Format every line of text in the data below as a numbered list, skipping blank lines and leaving out the pictures.
━━━━━ EXERCISE MATERIAL ━━━━━
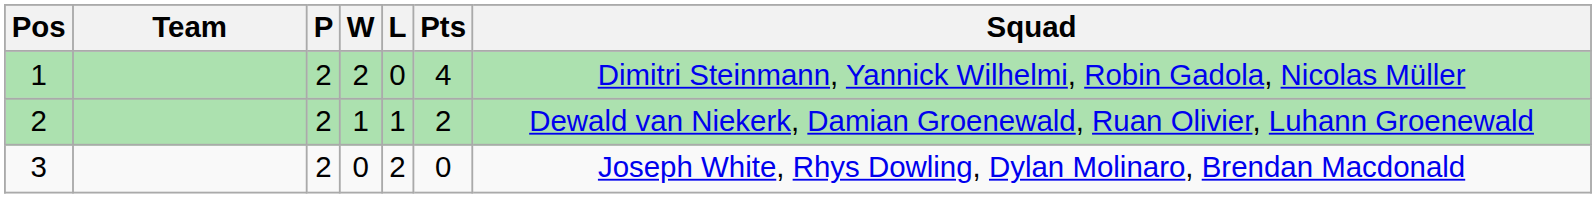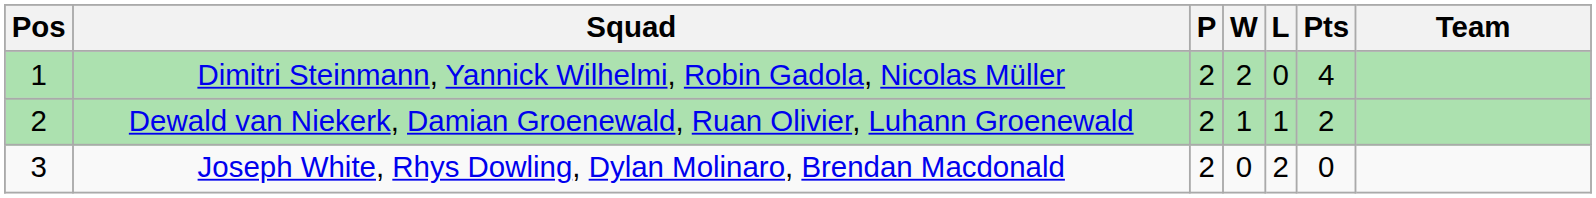columns swapped: Team <-> Squad
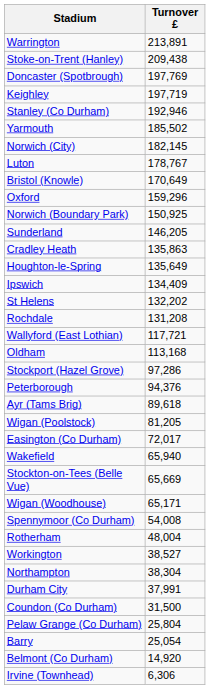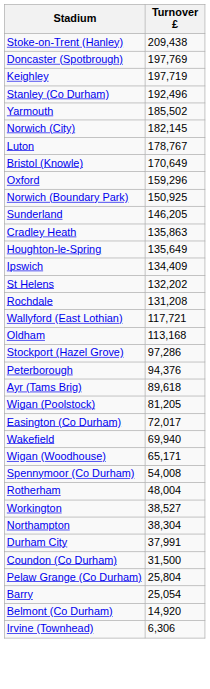- row: Warrington | 213,891
Stanley (Co Durham) | Turnover £: 192,946 -> 192,496
Wakefield | Turnover £: 65,940 -> 69,940
- row: Stockton-on-Tees (Belle Vue) | 65,669
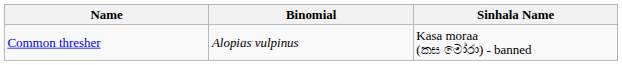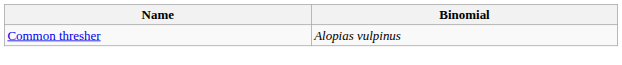- column: Sinhala Name | Kasa moraa (කස මෝරා) - banned
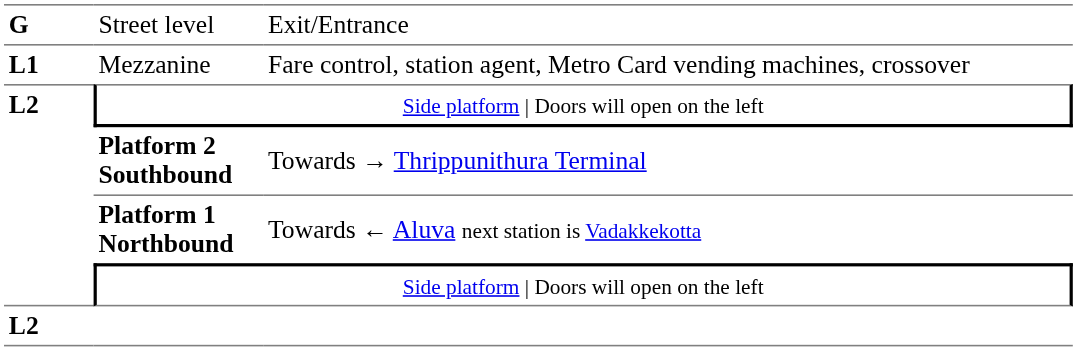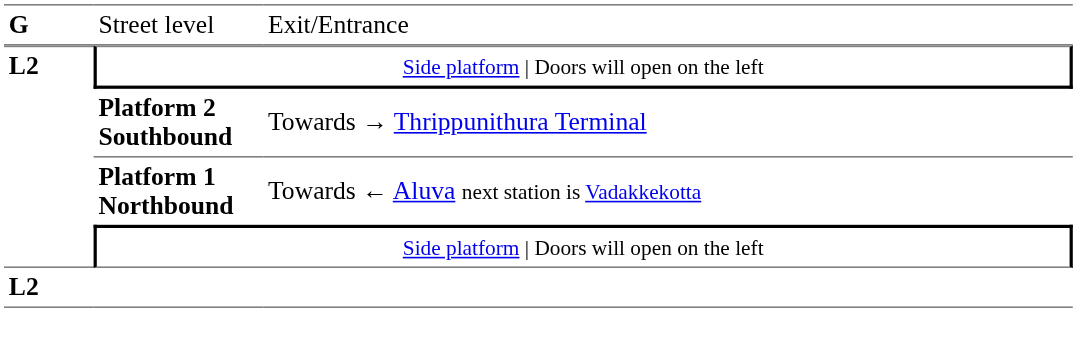- row: L1 | Mezzanine | Fare control, station agent, Metro Card vending machines, crossover
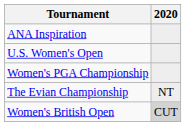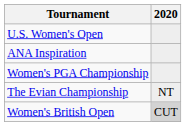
━━━━━
WORKED SOLUTION:
1. columns swapped: Team <-> Squad
2. - row: Warrington | 213,891
3. Stanley (Co Durham) | Turnover £: 192,946 -> 192,496
4. Wakefield | Turnover £: 65,940 -> 69,940
5. - row: Stockton-on-Tees (Belle Vue) | 65,669
6. - column: Sinhala Name | Kasa moraa (කස මෝරා) - banned
7. - row: L1 | Mezzanine | Fare control, station agent, Metro Card vending machines, crossover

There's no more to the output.